Unless the virus weakens and becomes more endemic as a pandemic, and perhaps even if it does, we can also expect increased costs from the unvaccinated. In several months of 2021, there were 163,000 deaths and 700,000 hospitalizations among the unvaccinated at a cost of $13.8 billion. Recent studies suggest that vaccines reduce the chance of a long covid without completely eliminating the possibility.
Many of the costs caused by long Covid in particular can be borne by the patient, not the system.
“The system targets people with long Covid,” said Dr. David Putrino, Director of Rehabilitation Innovation at Mount Sinai Health System in New York. “And that makes them sicker and sicker over time … which causes them so much stress and effort while trying to get care that it actually makes the condition worse.”
Indeed, skepticism about long Covid – some medics have dubbed it a mental illness – is reminiscent of the medical response to conditions like fibromyalgia, particularly because more women than men are afflicted with long Covid.
“Extrapolated from experience with other post-infection syndromes, the various elements of the biomedical and media ecosystems are merging into two well-known polarized camps,” wrote Steven Phillips and Michelle Williams in the New England Journal of Medicine. “One camp believes Long Covid is a new pathophysiological syndrome that deserves its own thorough investigation. The other believes it probably has a non-physiological origin.”
As past experience has shown, chronic diseases that are not directly addressed by the healthcare system often result in emergency room visits that increase both overall healthcare costs and the financial burden on the individual patient, ensuring that almost everyone loses.
And then there are the short- and long-term effects of Covid on American society in general, which will be felt but difficult, if not impossible, to quantify. Most countries don’t keep running numbers on long Covid cases, meaning the virus lurks in the background, often out of sight and mind, but occasionally in the foreground when someone you know is dealing with acute illness or the long-term effects of an infection .
“As people accumulate different combinations of vaccinations and infections with different variants, it also becomes increasingly difficult to understand what long aggravates or relieves COVID,” says Wu of Atlantic. “Many of the experts I’ve spoken to over the past two years have told me that while they think it’s important to study COVID for a long time, it’s too complex for them to want to tackle it themselves .”

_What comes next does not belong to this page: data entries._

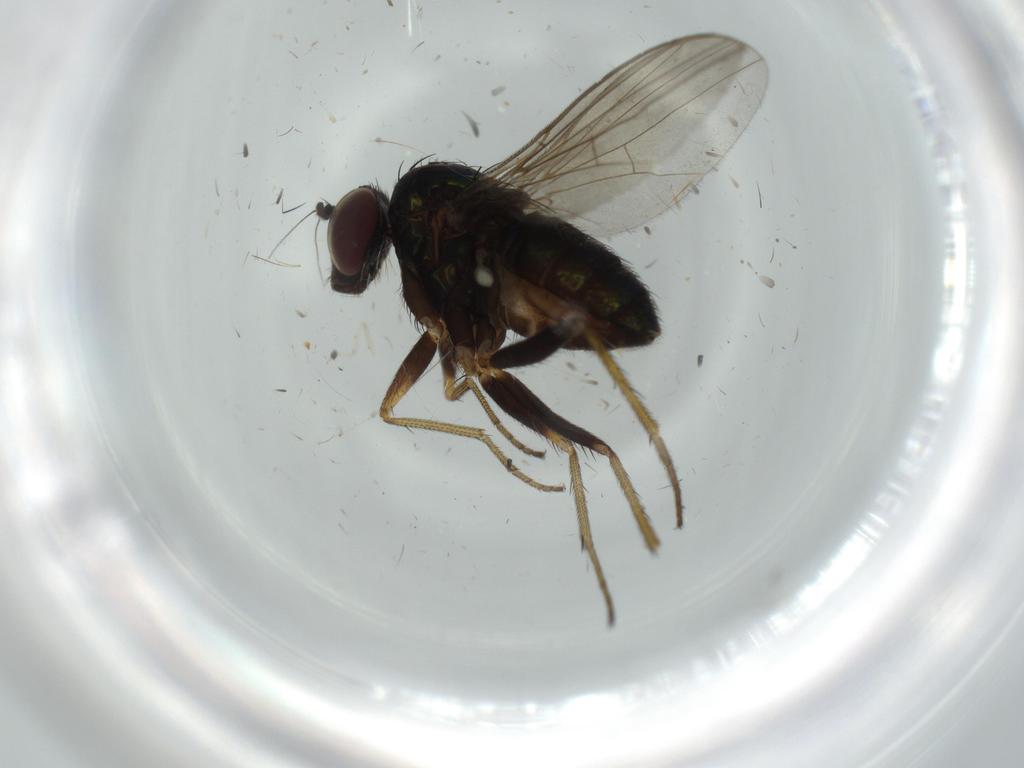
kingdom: Animalia
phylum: Arthropoda
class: Insecta
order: Diptera
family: Cecidomyiidae
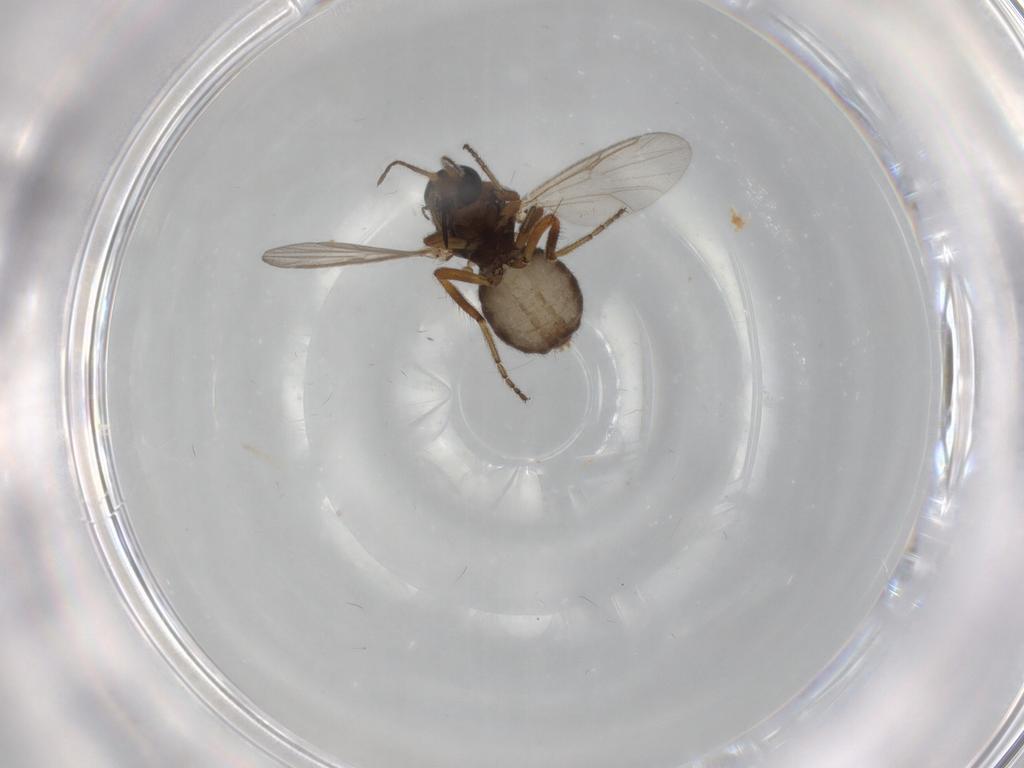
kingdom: Animalia
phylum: Arthropoda
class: Insecta
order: Diptera
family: Ceratopogonidae
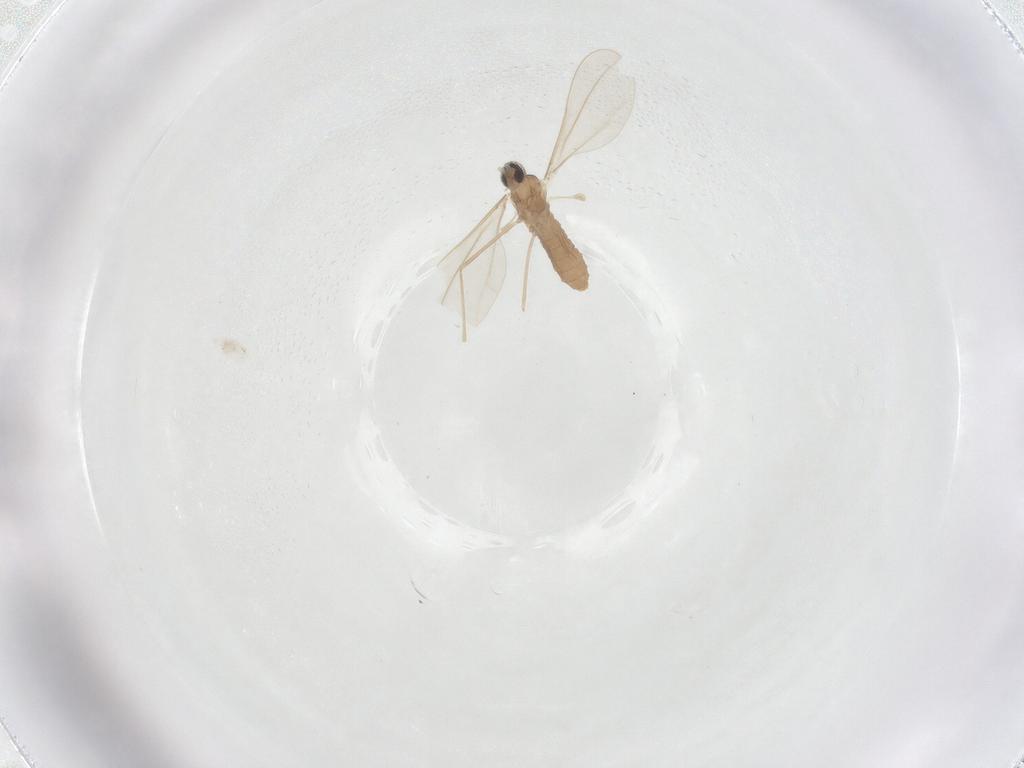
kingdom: Animalia
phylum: Arthropoda
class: Insecta
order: Diptera
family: Cecidomyiidae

Assuming what these experts say, the country faces a troubling prospect: the virus continues to evolve and continue to become infected. Now, a certain percentage of those infected develop long-term symptoms for which there are no well-defined treatments—at least not yet. These long-distance runners, as they are sometimes called, become a chronic class of disease that the system treats for the symptoms, but adds costs in care, labor, and likely the price of insurance premiums.
At this point, we are left with stopgap measures, which include mRNA vaccines and are similar to annual influenza management.
Our hope and prayer at this point may be that until we figure out exactly what Covid-19 is and how to deal with it, another virus, or a particularly nasty version of this virus, doesn’t emerge.
About Irv Lichtenwald
Irv Lichtenwald is President and CEO of Medsphere Systems Corporation, the electronic health record solutions provider CareVue.